The launch of the iPhone 5 is not only going to be big for Apple and its faithful fans, it’s also going to flood the coffers of Apple’s component suppliers with cash.
Apple’s sixth-generation iPhone could be a “tsunami” that floods the coffers of companies such as Qualcomm (QCOM) and Fairchild Semiconductor (FCS), FBR analysts said in a research report Wednesday. FBR expects Apple to announce the iPhone 5 in early to mid-September (reports have said Sept. 12) and launch it a couple of weeks later.
The FBR report says the iPhone 5 could be “one of the most important catalysts” for chip companies and wireless service providers this year. Predicting that 50 million to 52 million iPhone 5 units could be built in the fourth quarter.
The report predicts that the device will be a “home run” for critical component suppliers.
iPhone suppliers that should benefit from the new handset include Qualcomm, Fairchild, Avago Technologies, Broadcom, Cirrus Logic, Maxim Integrated Products, ON Semi, Skyworks Solutions, Texas Instruments, and TriQuint Semiconductor.

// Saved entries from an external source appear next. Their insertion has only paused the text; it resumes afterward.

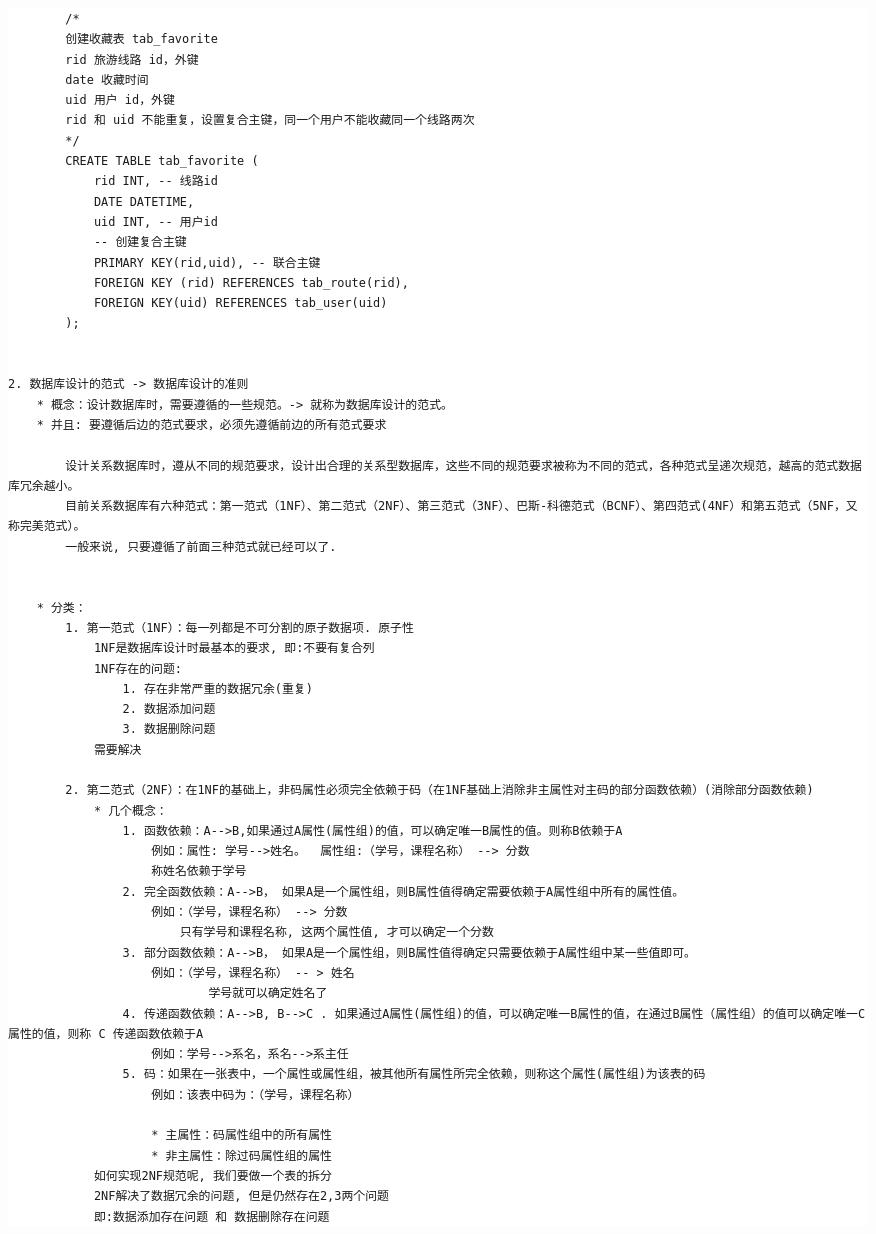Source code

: 			/*
			创建收藏表 tab_favorite
			rid 旅游线路 id，外键
			date 收藏时间
			uid 用户 id，外键
			rid 和 uid 不能重复，设置复合主键，同一个用户不能收藏同一个线路两次
			*/
			CREATE TABLE tab_favorite (
				rid INT, -- 线路id
				DATE DATETIME,
				uid INT, -- 用户id
				-- 创建复合主键
				PRIMARY KEY(rid,uid), -- 联合主键
				FOREIGN KEY (rid) REFERENCES tab_route(rid),
				FOREIGN KEY(uid) REFERENCES tab_user(uid)
			);

		
	2. 数据库设计的范式 -> 数据库设计的准则
		* 概念：设计数据库时，需要遵循的一些规范。-> 就称为数据库设计的范式。
		* 并且: 要遵循后边的范式要求，必须先遵循前边的所有范式要求

			设计关系数据库时，遵从不同的规范要求，设计出合理的关系型数据库，这些不同的规范要求被称为不同的范式，各种范式呈递次规范，越高的范式数据库冗余越小。
			目前关系数据库有六种范式：第一范式（1NF）、第二范式（2NF）、第三范式（3NF）、巴斯-科德范式（BCNF）、第四范式(4NF）和第五范式（5NF，又称完美范式）。
			一般来说, 只要遵循了前面三种范式就已经可以了.


		* 分类：
			1. 第一范式（1NF）：每一列都是不可分割的原子数据项. 原子性
				1NF是数据库设计时最基本的要求, 即:不要有复合列
				1NF存在的问题:
					1. 存在非常严重的数据冗余(重复)
					2. 数据添加问题
					3. 数据删除问题
				需要解决
			
			2. 第二范式（2NF）：在1NF的基础上，非码属性必须完全依赖于码（在1NF基础上消除非主属性对主码的部分函数依赖）(消除部分函数依赖)	
				* 几个概念：
					1. 函数依赖：A-->B,如果通过A属性(属性组)的值，可以确定唯一B属性的值。则称B依赖于A
						例如：属性: 学号-->姓名。  属性组:（学号，课程名称） --> 分数
						称姓名依赖于学号
					2. 完全函数依赖：A-->B， 如果A是一个属性组，则B属性值得确定需要依赖于A属性组中所有的属性值。
						例如：（学号，课程名称） --> 分数
							只有学号和课程名称, 这两个属性值, 才可以确定一个分数
					3. 部分函数依赖：A-->B， 如果A是一个属性组，则B属性值得确定只需要依赖于A属性组中某一些值即可。
						例如：（学号，课程名称） -- > 姓名
								学号就可以确定姓名了
					4. 传递函数依赖：A-->B, B-->C . 如果通过A属性(属性组)的值，可以确定唯一B属性的值，在通过B属性（属性组）的值可以确定唯一C属性的值，则称 C 传递函数依赖于A
						例如：学号-->系名，系名-->系主任
					5. 码：如果在一张表中，一个属性或属性组，被其他所有属性所完全依赖，则称这个属性(属性组)为该表的码
						例如：该表中码为：（学号，课程名称）

						* 主属性：码属性组中的所有属性
						* 非主属性：除过码属性组的属性
				如何实现2NF规范呢, 我们要做一个表的拆分
				2NF解决了数据冗余的问题, 但是仍然存在2,3两个问题
				即:数据添加存在问题 和 数据删除存在问题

As for Apple itself, the report says that the iPhone 5 could generate more than $50 per share in earnings over its life cycle.
“We estimate that Apple should sell 250 million iPhone 5 units at an (average selling price) of $575, generating nearly $144 billion in revenue, $77 billion in gross profit, and $47 billion in net income,” the FBR report says.
As of yet, Apple has announced nothing about its next-generation handset. However, analysts believe the new iPhone will have a larger display, 4G LTE wireless capability and a faster processor.